Civilians have fled eastern Aleppo as government forces continue their assault on Syria's second city. In the past 13 days, regime bombardments have killed more than 200 civilians - including at least 25 children.
Rebel defenses collapsed and troops marched deep into eastern Aleppo as a government assault continued Sunday. The regime's push came after intense bombardment with airstrikes, shells and barrel bombs.
"The army's rapid advance is due to its strategy of attacking east Aleppo on several fronts, weakening the rebels," said Rami Abdurrahman, head of the UK-based Syrian Observatory for Human Rights.
According to the opposition-aligned NGO, over the past day nearly 1,700 civilians have fled to government-held parts of western Aleppo and another 2,500 to the Kurdish-controlled northern district of Sheikh Maksoud.
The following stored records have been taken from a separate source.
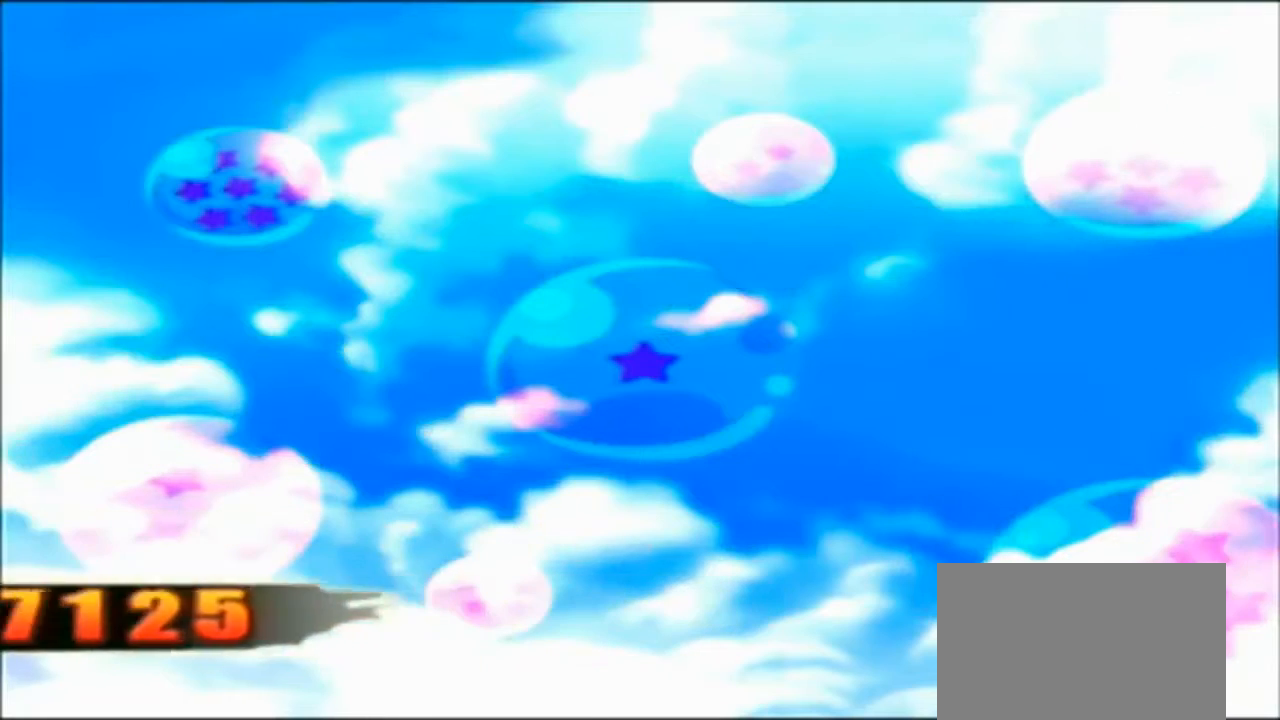
{"buttons": [], "left_stick": "center", "right_stick": "center", "events": []}
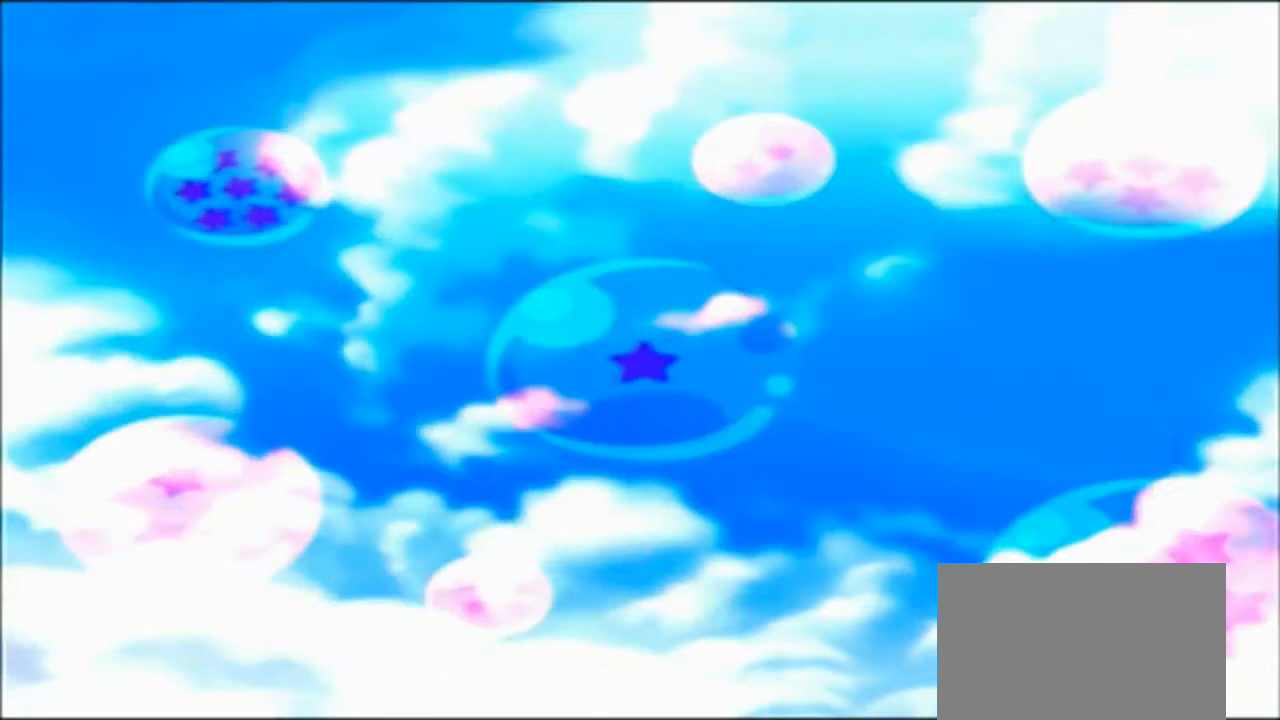
{"buttons": [], "left_stick": "center", "right_stick": "center", "events": []}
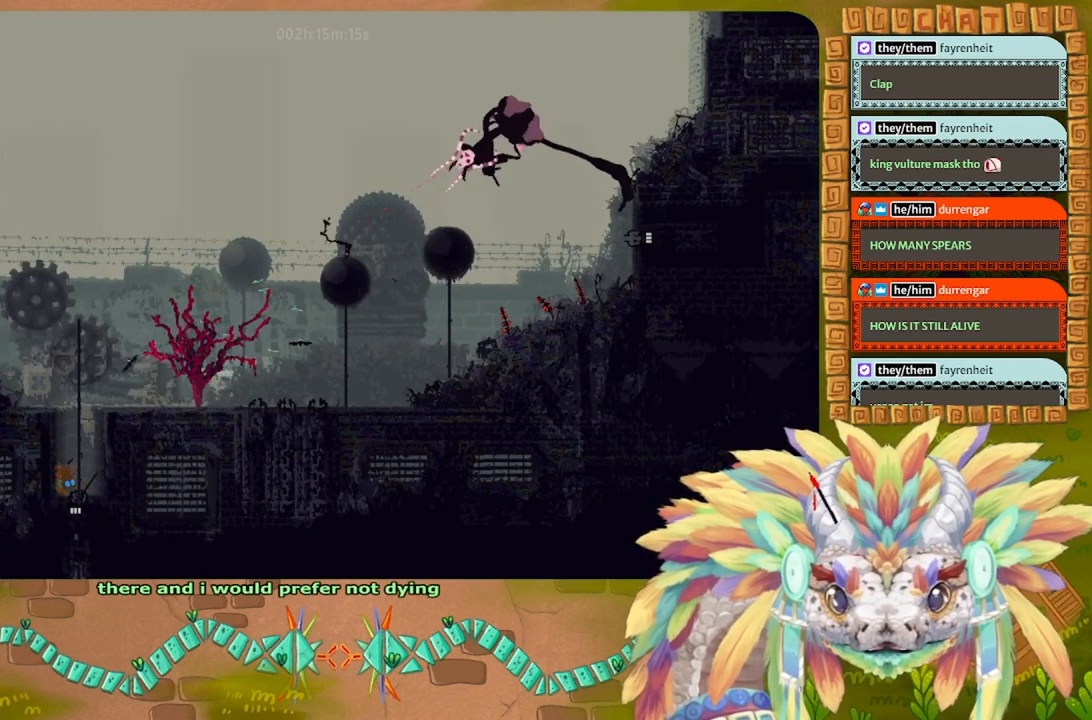
Gameplay with keyboard; each line is a JSON object with the keys held at the frame after it. "events" lists presses ("down") and releases ("up") of "down", "g", "left", "r", "right" and "up" between this image and that frame as [ms after this image, input, new state], when the widget could be followed in between. No other keys are recorded. Mouse input is not recorded. Not read: other_keys.
{"keys": ["down"], "events": []}
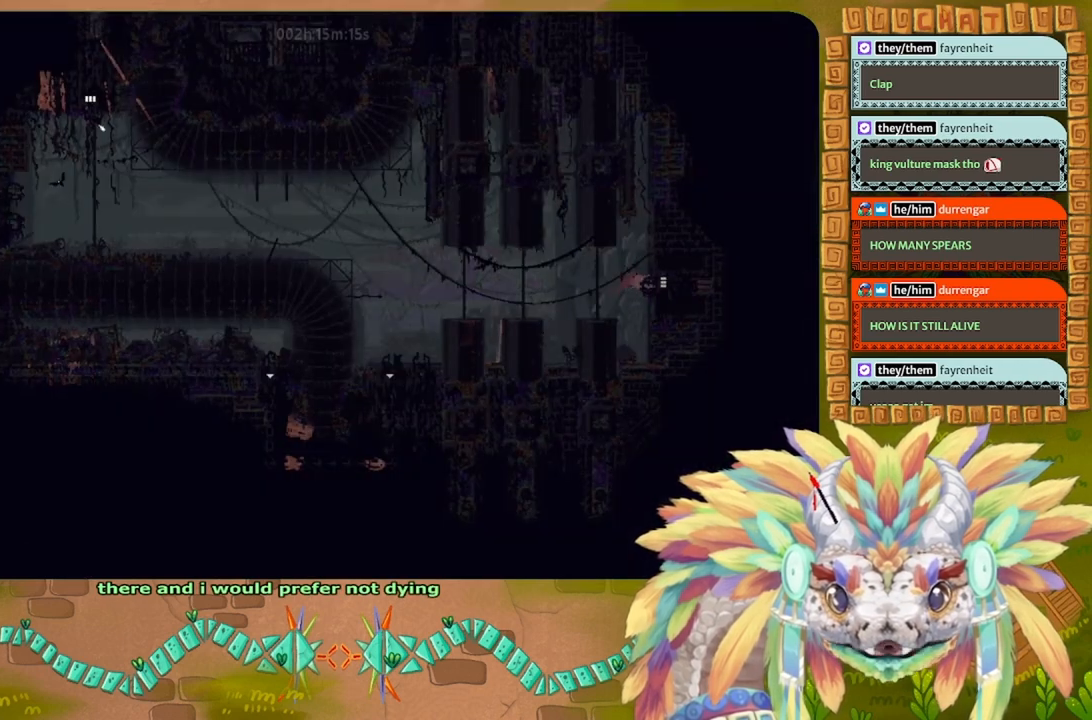
{"keys": ["down"], "events": []}
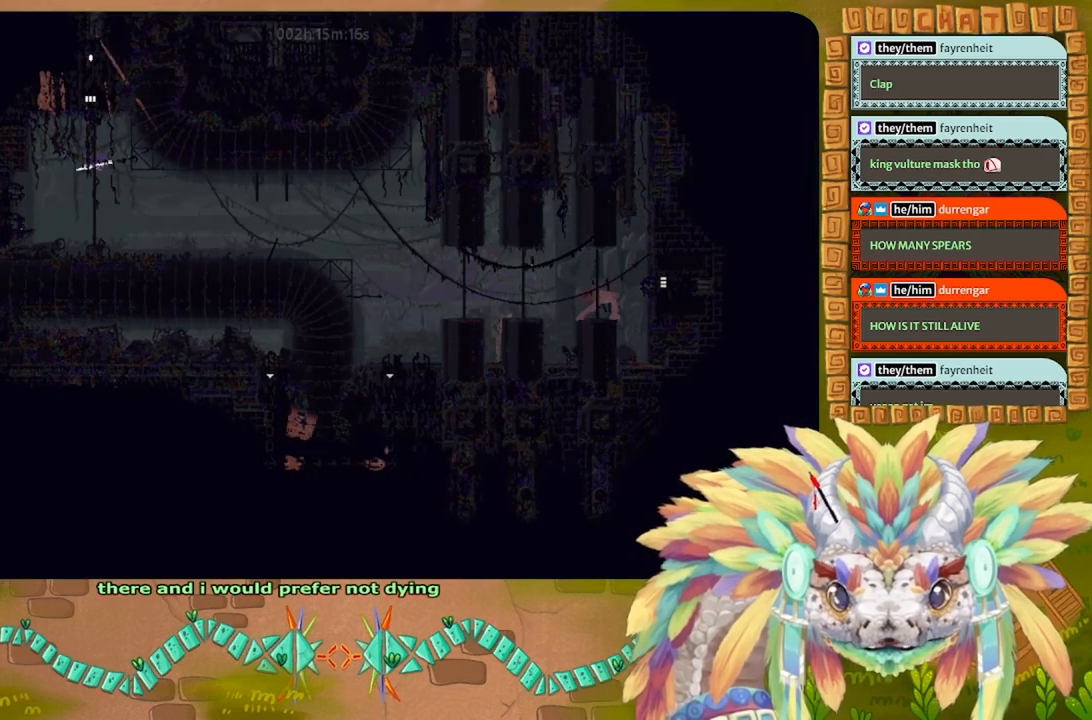
{"keys": [], "events": [[100, "down", "up"]]}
Dozens of families have fled the districts of Sakhur and Haidariya as regime raids and artillery fire killed at least 18 civilians in several districts, the Observatory reported. Government assaults have killed more than 200 civilians in eastern Aleppo since November 15.
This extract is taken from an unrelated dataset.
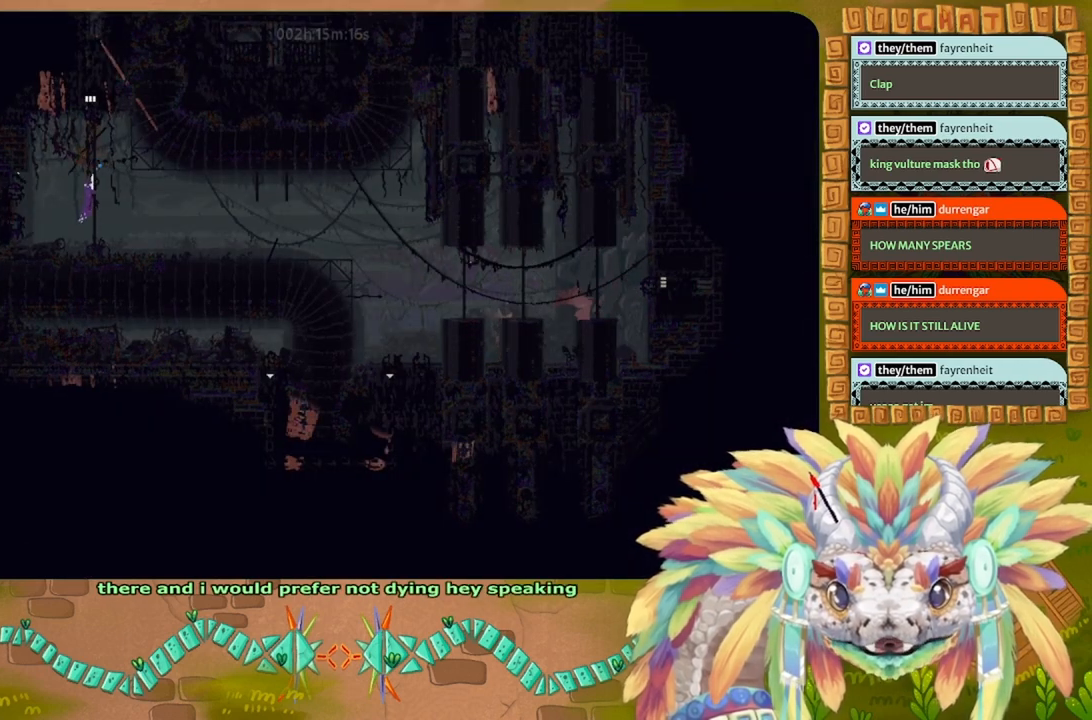
{"keys": [], "events": []}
"We are strengthening our positions to defend the city and residents, but the aircraft are destroying everything methodically, area by area," said Yasser al-Youssef, of the rebel group Nour el-Din el-Zinki. "The planes have destroyed everything - stones, trees and people - in a systematic policy of destruction."
Rising death toll
State media broadcast images of civilians gathering around buses to evacuate a rebel-held district. Food has become scarce in the area, and the aid group Doctors Without Borders has reported that relentless airstrikes by regime forces and allied Russia have left eight out of nine hospitals no longer functioning.
Syria's civil war began in 2011 after the government brutally put down protests against the regime of President Bashar al-Assad. In the intervening five years, it has evolved into a complex multi-front conflict involving different factions and foreign powers. The war has killed more than 300,000 people and displaced more than half the population - at least 11 million people.
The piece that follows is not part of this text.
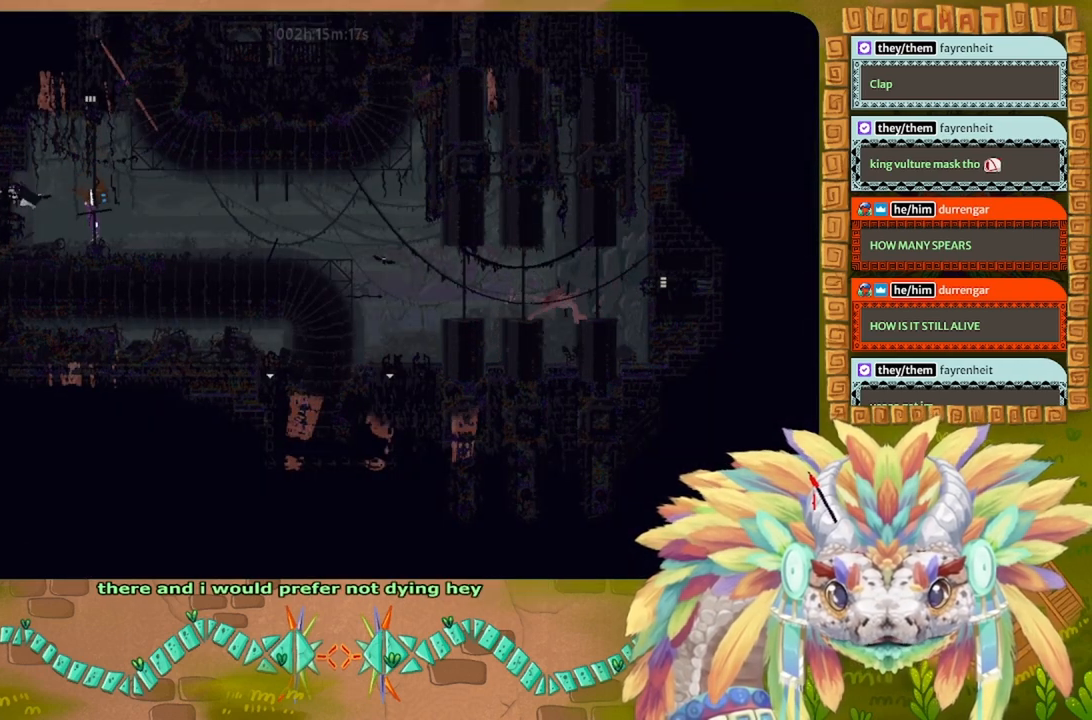
{"keys": ["down"], "events": [[66, "down", "down"], [366, "g", "down"], [466, "g", "up"]]}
Nearly 500,000 children are cut off from food and medical aid and live under siege conditions in Syria, according to UNICEF - a number that has doubled in less than a year. Many spend days underground; hospitals, schools and homes remain vulnerable to aerial bombardment.
"Children are being killed and injured, too afraid to go to school or even play, surviving with little food and hardly any medicine," said UNICEF Executive Director Anthony Lake.
An inquiry by the Organization for the Prohibition of Chemical Weapons and the UN found that government forces have used chlorine barrel bombs against civilians. Syrian authorities have denied using chemical weapons in the conflict.